▸ Provided data
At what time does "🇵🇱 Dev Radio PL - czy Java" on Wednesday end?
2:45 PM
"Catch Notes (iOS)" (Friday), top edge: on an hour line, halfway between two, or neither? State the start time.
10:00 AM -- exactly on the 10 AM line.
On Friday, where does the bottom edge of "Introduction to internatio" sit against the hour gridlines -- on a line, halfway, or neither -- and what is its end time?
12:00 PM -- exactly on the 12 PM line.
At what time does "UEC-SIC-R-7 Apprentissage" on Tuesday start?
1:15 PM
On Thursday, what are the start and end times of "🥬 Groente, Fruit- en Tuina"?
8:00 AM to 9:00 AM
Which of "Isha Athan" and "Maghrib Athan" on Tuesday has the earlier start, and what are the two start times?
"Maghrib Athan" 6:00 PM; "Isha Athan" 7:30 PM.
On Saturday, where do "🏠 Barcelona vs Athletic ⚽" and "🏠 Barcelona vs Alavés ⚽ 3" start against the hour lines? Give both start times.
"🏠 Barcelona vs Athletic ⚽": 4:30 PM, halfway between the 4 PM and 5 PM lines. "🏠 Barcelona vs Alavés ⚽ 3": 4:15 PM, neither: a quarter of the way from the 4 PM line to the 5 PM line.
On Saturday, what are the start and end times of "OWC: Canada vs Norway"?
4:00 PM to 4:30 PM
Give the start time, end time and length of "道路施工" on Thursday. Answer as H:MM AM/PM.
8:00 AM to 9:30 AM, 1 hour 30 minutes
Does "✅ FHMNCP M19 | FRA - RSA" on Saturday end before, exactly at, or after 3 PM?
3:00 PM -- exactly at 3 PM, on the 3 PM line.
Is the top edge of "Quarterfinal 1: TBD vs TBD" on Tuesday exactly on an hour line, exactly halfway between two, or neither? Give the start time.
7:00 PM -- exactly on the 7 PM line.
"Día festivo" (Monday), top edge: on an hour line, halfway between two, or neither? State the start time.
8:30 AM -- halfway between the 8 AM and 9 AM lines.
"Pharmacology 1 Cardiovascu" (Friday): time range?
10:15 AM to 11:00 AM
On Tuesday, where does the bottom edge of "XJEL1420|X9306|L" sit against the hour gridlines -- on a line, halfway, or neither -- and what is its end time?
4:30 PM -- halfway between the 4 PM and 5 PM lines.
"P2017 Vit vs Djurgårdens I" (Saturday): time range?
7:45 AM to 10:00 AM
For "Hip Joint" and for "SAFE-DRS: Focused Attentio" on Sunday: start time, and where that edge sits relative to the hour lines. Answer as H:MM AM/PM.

▸ Goal
Lay out the rows in the stretch from the line containing "(Monday), top edge: on" through the line containing "10:15 AM to 11:00 AM" as a two-column CSV with the headers text and answer. Give one CSV line for each row, with its text and its answer each in a single quoted field and any line breaks turned into spaces.

▸ Final result
text,answer
"""Día festivo"" (Monday), top edge: on an hour line, halfway between two, or neither? State the start time.","8:30 AM -- halfway between the 8 AM and 9 AM lines."
"""Pharmacology 1 Cardiovascu"" (Friday): time range?","10:15 AM to 11:00 AM"